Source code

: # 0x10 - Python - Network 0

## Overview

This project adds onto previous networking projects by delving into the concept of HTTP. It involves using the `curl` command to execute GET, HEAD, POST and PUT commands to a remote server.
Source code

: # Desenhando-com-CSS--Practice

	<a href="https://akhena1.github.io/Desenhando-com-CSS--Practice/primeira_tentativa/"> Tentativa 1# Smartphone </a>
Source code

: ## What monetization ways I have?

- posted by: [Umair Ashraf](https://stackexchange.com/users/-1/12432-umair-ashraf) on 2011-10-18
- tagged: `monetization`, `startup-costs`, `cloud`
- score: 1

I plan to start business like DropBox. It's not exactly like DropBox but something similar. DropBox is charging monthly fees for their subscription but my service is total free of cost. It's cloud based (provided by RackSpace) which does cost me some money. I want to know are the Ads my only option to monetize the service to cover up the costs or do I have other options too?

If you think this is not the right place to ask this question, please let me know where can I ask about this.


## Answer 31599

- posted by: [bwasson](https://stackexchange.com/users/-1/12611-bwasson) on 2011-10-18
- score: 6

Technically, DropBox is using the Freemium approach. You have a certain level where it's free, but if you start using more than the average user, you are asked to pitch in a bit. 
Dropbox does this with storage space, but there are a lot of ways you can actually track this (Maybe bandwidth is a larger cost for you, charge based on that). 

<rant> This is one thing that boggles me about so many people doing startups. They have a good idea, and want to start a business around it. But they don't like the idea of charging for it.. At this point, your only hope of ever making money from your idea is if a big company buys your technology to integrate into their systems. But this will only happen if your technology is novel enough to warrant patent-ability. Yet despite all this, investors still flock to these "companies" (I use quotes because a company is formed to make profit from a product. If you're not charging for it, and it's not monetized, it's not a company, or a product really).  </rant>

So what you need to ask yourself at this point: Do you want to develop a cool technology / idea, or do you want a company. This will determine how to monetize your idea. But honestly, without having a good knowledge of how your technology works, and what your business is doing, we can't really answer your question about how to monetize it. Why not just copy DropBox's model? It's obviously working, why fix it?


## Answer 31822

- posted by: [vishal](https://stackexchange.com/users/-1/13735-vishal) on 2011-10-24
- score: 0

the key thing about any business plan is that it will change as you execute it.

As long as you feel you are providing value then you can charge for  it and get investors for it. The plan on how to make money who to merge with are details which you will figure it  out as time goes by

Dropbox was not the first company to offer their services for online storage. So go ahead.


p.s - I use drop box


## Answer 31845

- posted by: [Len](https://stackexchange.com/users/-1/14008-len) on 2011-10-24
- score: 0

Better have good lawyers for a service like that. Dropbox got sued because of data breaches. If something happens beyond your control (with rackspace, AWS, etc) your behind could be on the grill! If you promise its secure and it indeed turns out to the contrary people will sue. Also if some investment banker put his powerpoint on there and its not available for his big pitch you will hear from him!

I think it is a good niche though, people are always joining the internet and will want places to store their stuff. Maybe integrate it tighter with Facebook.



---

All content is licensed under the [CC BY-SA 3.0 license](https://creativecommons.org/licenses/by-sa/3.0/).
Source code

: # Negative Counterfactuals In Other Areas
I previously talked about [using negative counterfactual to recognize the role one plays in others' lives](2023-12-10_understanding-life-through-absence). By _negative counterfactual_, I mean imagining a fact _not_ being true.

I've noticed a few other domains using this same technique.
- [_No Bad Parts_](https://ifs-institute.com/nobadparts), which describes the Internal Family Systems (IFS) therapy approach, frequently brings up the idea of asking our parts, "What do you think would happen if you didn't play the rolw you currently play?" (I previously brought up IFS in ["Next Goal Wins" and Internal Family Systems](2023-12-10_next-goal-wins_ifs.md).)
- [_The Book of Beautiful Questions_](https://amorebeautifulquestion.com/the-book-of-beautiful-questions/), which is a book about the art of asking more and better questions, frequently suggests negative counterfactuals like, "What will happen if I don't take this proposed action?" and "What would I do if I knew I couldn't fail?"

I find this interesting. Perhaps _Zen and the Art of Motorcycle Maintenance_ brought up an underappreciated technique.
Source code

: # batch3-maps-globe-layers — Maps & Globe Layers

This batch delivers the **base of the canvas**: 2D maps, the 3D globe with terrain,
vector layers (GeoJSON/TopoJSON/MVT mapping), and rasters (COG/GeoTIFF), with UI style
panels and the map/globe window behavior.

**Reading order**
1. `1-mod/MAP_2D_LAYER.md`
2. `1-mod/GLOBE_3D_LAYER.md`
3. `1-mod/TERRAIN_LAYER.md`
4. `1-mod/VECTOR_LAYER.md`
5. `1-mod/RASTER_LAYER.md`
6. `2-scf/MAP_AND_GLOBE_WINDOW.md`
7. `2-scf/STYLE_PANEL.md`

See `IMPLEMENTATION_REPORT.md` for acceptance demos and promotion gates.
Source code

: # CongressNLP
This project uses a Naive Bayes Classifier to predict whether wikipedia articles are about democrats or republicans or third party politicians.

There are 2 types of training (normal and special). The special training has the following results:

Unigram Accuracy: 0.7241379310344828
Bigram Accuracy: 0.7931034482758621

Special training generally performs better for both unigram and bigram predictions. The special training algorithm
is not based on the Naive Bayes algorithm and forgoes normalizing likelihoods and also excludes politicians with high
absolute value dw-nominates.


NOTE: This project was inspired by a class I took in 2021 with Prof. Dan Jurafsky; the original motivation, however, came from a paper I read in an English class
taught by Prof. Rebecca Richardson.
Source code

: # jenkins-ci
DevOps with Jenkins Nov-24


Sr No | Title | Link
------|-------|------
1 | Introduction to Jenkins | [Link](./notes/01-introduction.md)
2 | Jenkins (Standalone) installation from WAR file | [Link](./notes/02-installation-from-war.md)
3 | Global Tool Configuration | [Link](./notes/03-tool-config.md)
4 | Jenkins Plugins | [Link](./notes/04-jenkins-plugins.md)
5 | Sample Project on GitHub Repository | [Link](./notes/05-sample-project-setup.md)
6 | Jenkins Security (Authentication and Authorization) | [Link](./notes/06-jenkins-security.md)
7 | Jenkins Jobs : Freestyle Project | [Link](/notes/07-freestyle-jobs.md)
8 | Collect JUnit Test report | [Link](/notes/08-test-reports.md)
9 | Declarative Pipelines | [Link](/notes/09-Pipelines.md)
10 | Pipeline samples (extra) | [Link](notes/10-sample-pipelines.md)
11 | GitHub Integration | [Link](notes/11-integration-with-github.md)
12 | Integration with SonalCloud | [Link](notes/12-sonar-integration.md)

···

- **WORK TO BE COMPLETED**:
Stop after the line containing "I plan to start": print exactly the lines from the start of the entries above up to it, that line included.

- **SOLUTION FOR THIS EXERCISE**:
Source code

: # 0x10 - Python - Network 0

## Overview

This project adds onto previous networking projects by delving into the concept of HTTP. It involves using the `curl` command to execute GET, HEAD, POST and PUT commands to a remote server.
Source code

: # Desenhando-com-CSS--Practice

	<a href="https://akhena1.github.io/Desenhando-com-CSS--Practice/primeira_tentativa/"> Tentativa 1# Smartphone </a>
Source code

: ## What monetization ways I have?

- posted by: [Umair Ashraf](https://stackexchange.com/users/-1/12432-umair-ashraf) on 2011-10-18
- tagged: `monetization`, `startup-costs`, `cloud`
- score: 1

I plan to start business like DropBox. It's not exactly like DropBox but something similar. DropBox is charging monthly fees for their subscription but my service is total free of cost. It's cloud based (provided by RackSpace) which does cost me some money. I want to know are the Ads my only option to monetize the service to cover up the costs or do I have other options too?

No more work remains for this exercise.